We know that for C*-algebras, $$ K_0(A\oplus B) \stackrel{(*)}{=} K_0(A)\times K_0(B)$$where the $\oplus$ on the L.H.S. is a direct sum of C*-algebras (derived from the notion of direct sum of algebras), and the $\times$ on the R.H.S. is a direct product of groups.
We also know that $K_0$ is a split-exact functor, in the sense that if we have a split short exact sequence of C*-algebras: $$ 0\longrightarrow I\longrightarrow A\longrightarrow B \longrightarrow 0$$ then we get a split short exact sequence of Abelian groups: $$ 0\longrightarrow K_0\left(I\right)\longrightarrow K_0\left(A\right)\longrightarrow K_0\left(B\right) \longrightarrow 0$$
Now take for example the unitzation $\tilde{A}$ of any C*-algebra $A$ (unital or not). We know that $$\tilde{A} \neq A\oplus \mathbb{C}$$ as algebras (unless $A$ is unital) (so we cannot use equation $(\ast)$), but that at the level of vector spaces this is true. We also know using the above fact that $K_0$ is split-exact that $$K_0(\tilde{A}) = K_0(A)\times \mathbb{Z}$$ which would have been the result if we could have applied equation $(\ast)$.
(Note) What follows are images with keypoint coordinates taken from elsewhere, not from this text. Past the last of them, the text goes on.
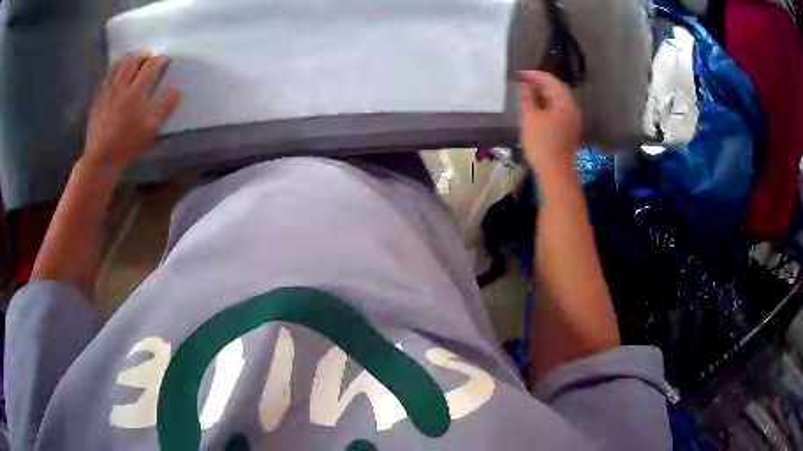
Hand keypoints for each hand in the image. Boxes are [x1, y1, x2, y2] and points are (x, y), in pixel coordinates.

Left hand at [82, 52, 181, 173]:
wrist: (100, 160)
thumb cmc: (127, 146)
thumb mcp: (150, 130)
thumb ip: (165, 107)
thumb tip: (177, 88)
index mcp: (135, 93)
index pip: (151, 66)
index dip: (161, 60)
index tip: (166, 61)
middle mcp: (121, 86)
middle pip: (134, 59)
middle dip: (144, 55)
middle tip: (150, 59)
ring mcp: (107, 91)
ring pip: (118, 63)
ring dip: (129, 58)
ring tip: (135, 62)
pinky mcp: (98, 97)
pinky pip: (107, 75)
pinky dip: (115, 68)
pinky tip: (119, 74)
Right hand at [517, 71, 579, 170]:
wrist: (556, 173)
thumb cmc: (542, 144)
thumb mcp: (530, 119)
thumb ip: (527, 99)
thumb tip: (525, 86)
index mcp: (564, 103)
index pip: (551, 81)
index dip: (534, 75)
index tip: (519, 74)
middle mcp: (571, 109)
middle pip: (557, 90)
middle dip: (540, 83)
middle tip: (523, 82)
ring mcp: (572, 121)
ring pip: (558, 101)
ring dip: (543, 95)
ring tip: (527, 94)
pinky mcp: (569, 131)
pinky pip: (558, 111)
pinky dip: (547, 105)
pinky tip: (536, 109)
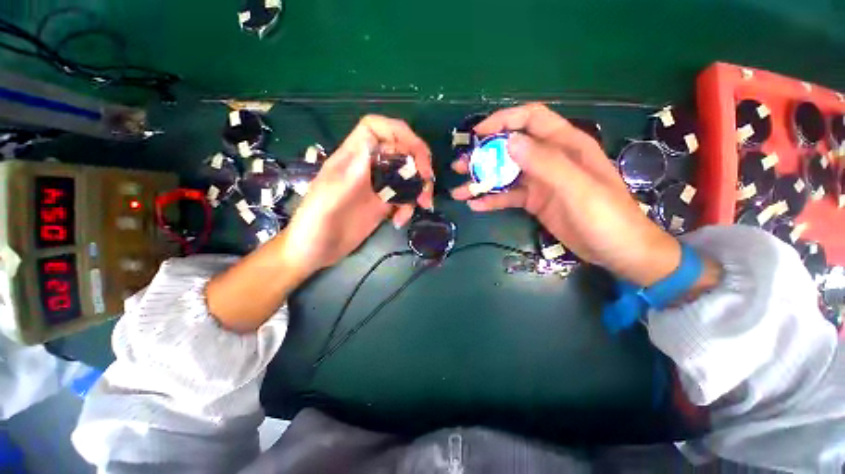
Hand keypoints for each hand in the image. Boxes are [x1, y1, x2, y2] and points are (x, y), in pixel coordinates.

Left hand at [282, 115, 433, 275]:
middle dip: (418, 163)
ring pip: (406, 175)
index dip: (398, 132)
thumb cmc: (313, 225)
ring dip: (419, 187)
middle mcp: (367, 169)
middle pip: (399, 151)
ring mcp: (376, 187)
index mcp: (351, 160)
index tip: (416, 153)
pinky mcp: (382, 205)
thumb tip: (371, 144)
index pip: (375, 129)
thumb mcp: (327, 199)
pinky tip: (401, 221)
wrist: (314, 252)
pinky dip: (408, 207)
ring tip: (423, 205)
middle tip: (427, 181)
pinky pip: (403, 198)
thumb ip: (349, 174)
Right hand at [450, 103, 680, 285]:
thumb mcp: (577, 188)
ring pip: (505, 174)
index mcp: (566, 145)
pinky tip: (475, 206)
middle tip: (461, 166)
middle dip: (484, 154)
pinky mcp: (534, 201)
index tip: (477, 134)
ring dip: (482, 180)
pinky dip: (491, 200)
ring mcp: (540, 182)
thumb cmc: (606, 216)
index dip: (503, 121)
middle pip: (511, 148)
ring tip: (460, 189)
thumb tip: (509, 142)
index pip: (531, 119)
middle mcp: (550, 159)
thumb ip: (546, 163)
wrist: (617, 251)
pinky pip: (508, 197)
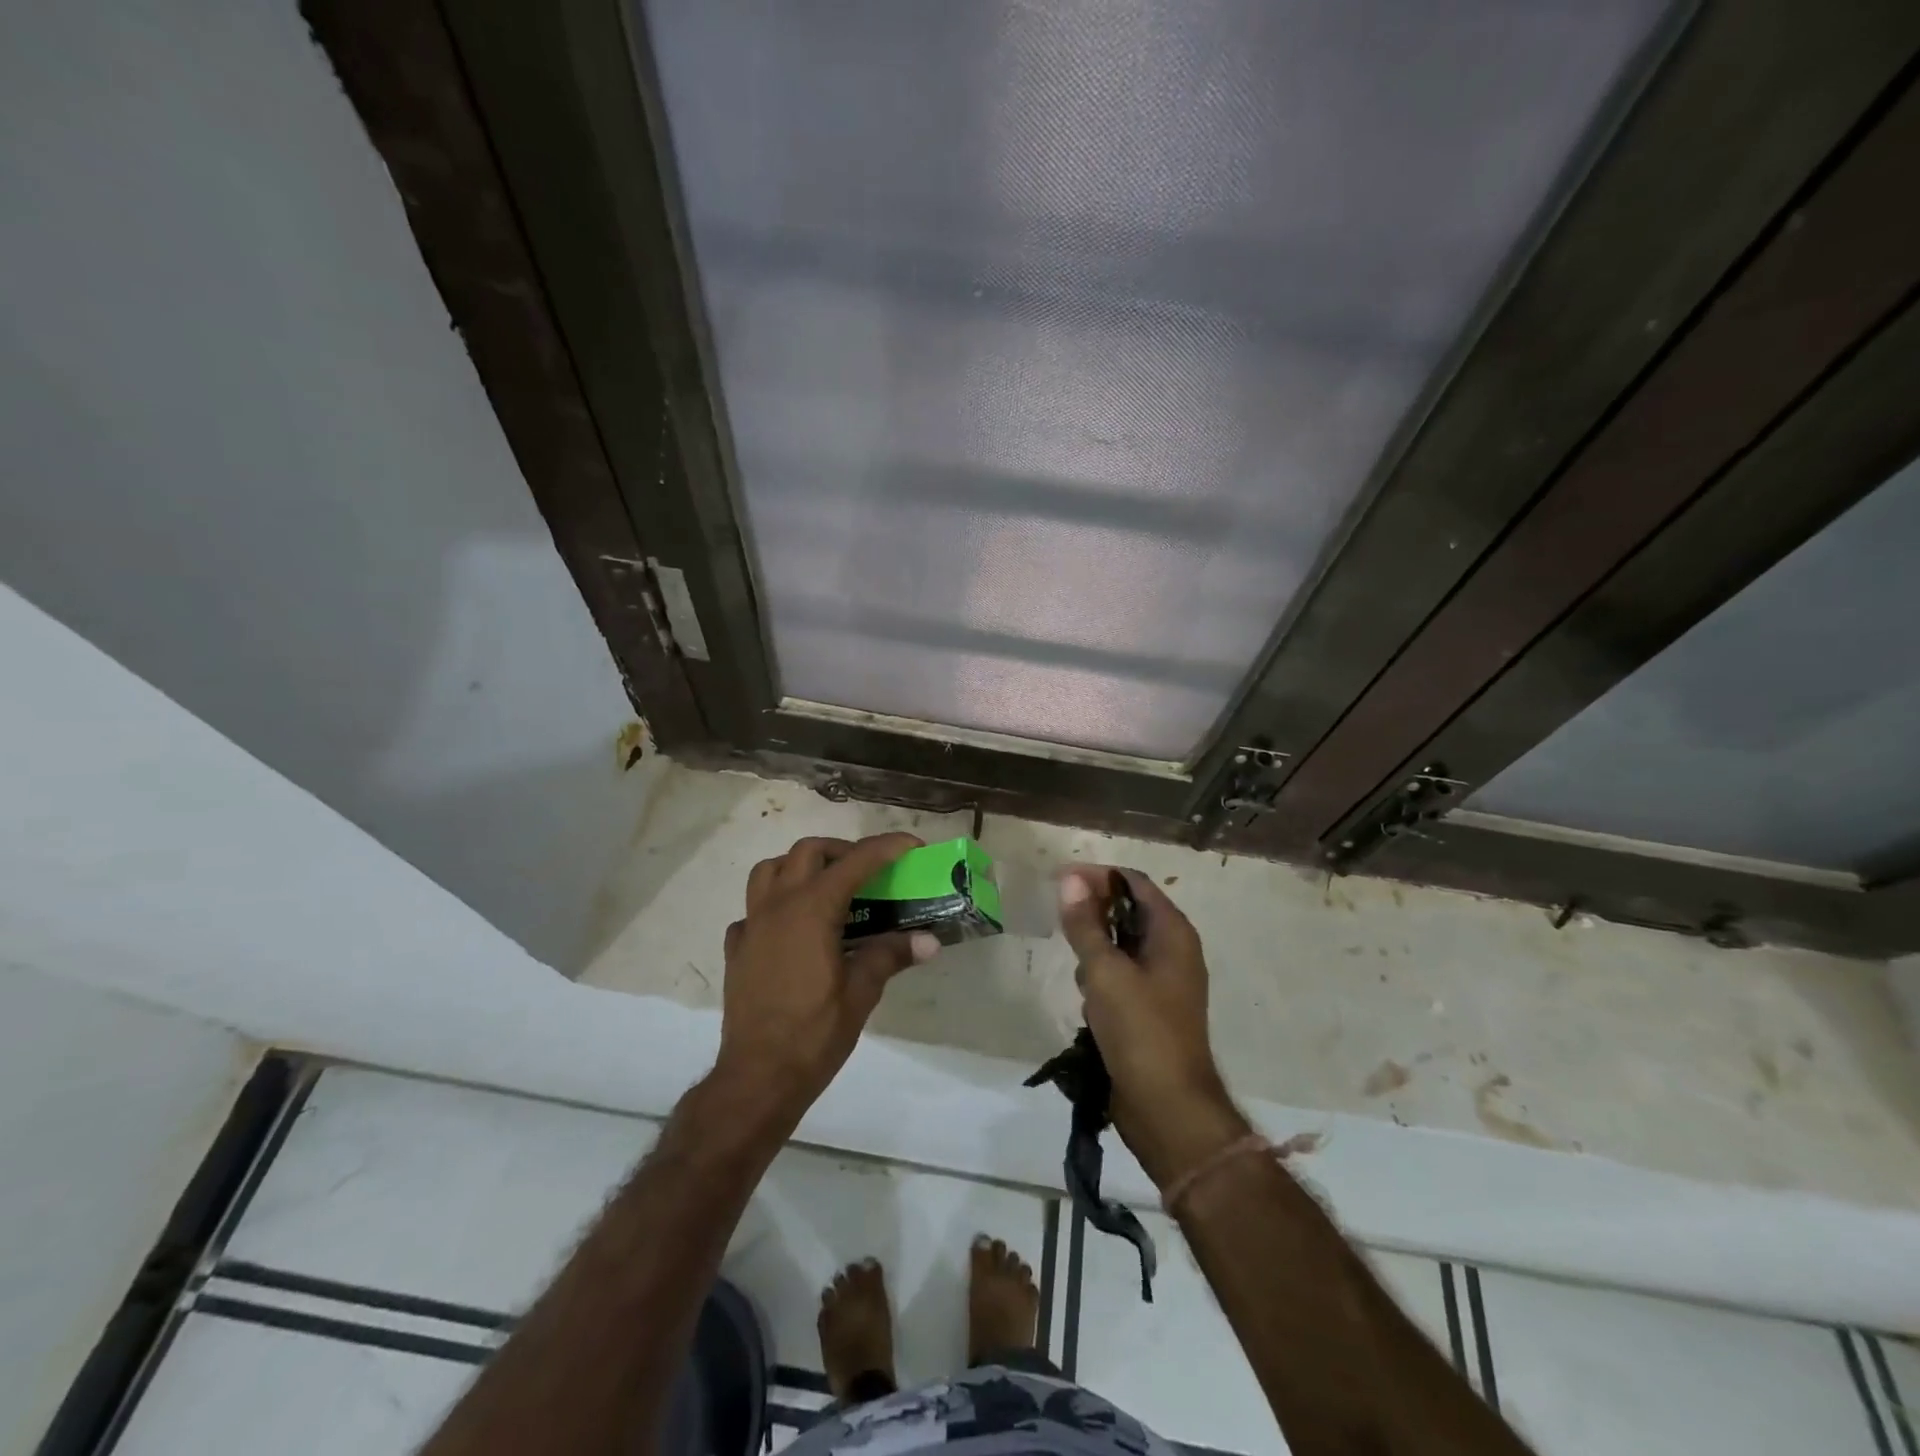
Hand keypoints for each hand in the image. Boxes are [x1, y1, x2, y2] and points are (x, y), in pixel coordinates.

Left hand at [715, 833, 938, 1110]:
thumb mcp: (861, 993)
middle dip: (842, 851)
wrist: (757, 1077)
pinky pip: (753, 909)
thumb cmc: (813, 1033)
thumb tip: (929, 940)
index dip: (886, 848)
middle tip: (868, 872)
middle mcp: (778, 905)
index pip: (855, 862)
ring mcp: (751, 925)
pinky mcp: (737, 948)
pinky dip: (775, 904)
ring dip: (800, 867)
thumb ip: (891, 955)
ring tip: (826, 888)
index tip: (911, 846)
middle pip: (807, 852)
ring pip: (770, 870)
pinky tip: (792, 930)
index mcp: (811, 909)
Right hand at [1057, 865, 1247, 1187]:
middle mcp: (1173, 950)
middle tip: (1060, 925)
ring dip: (1095, 951)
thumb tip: (1070, 879)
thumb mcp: (1105, 972)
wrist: (1167, 1110)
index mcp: (1173, 933)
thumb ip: (1085, 924)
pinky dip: (1101, 980)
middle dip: (1093, 915)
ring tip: (1079, 974)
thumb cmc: (1140, 1031)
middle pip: (1128, 912)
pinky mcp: (1150, 1009)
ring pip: (1120, 946)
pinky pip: (1120, 977)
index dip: (1097, 876)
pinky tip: (1087, 1003)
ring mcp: (1163, 982)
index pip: (1134, 883)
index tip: (1059, 881)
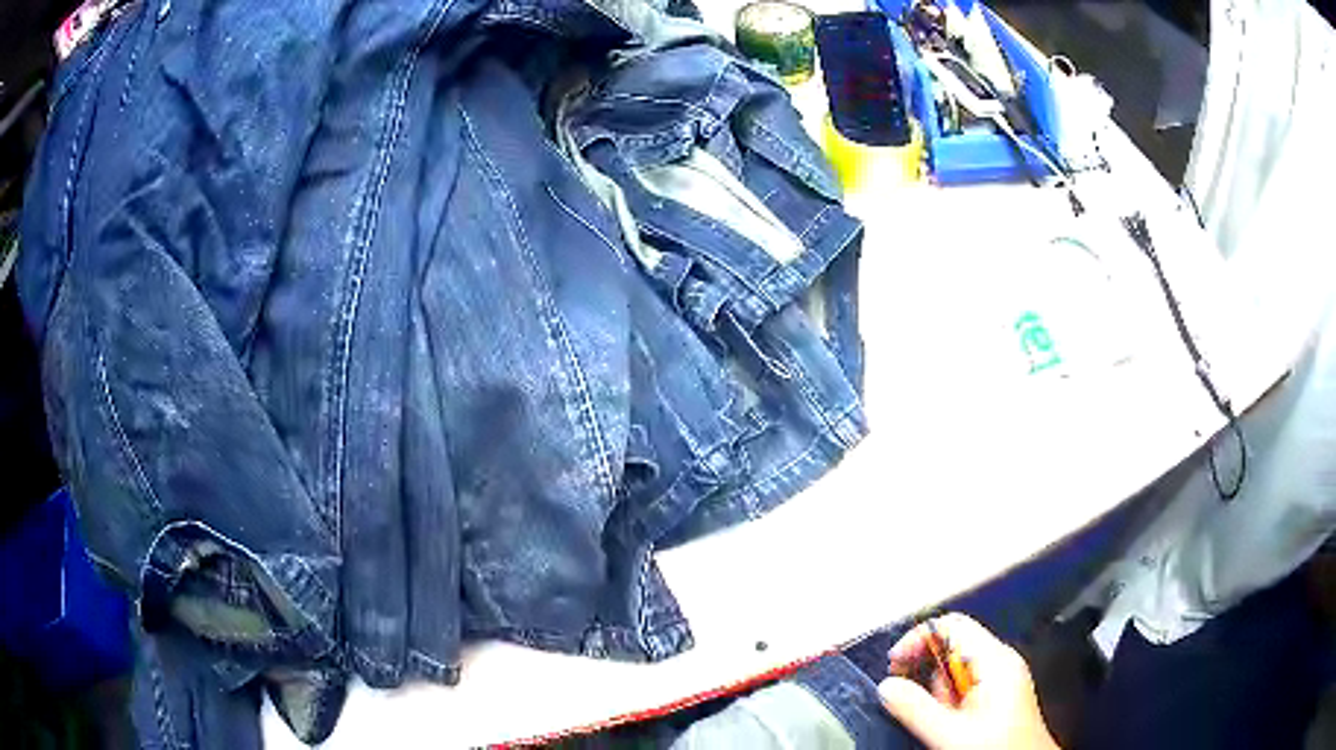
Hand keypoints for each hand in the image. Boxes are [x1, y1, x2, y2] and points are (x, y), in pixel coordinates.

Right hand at [878, 613, 1059, 749]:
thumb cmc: (1001, 748)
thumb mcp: (950, 732)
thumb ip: (916, 708)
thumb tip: (887, 686)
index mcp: (996, 660)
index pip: (953, 626)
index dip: (919, 638)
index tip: (895, 662)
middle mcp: (1001, 663)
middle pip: (952, 648)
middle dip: (927, 672)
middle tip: (911, 698)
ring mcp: (1001, 679)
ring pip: (956, 671)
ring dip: (937, 692)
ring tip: (939, 721)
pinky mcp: (999, 696)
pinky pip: (965, 687)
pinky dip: (949, 702)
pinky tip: (949, 724)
Thus arises the following question: If we have a C*-star algebra $C$ such that at the level of vector spaces we have $$ C = A\oplus B$$ for some two other C*-algebras $A$ and $B$ but such that at the level of algebras $$C \neq A \oplus B$$ then could we still apply equation $(\ast)$ to conclude $$ K_0(C) = K_0(A) \times K_0(B)$$?
If yes, would the proof be the same as the one which proves $(\ast)$? if not, could anyone provide a counter-example?
Consider $M_2(\mathbb C)$. As vectorspace it is isomorphic to $\mathbb C ^4$. But $K_0(M_2(\mathbb C)) = K_0(\mathbb C) = \mathbb Z \neq \mathbb Z^4 = K_0(\mathbb C)^4.$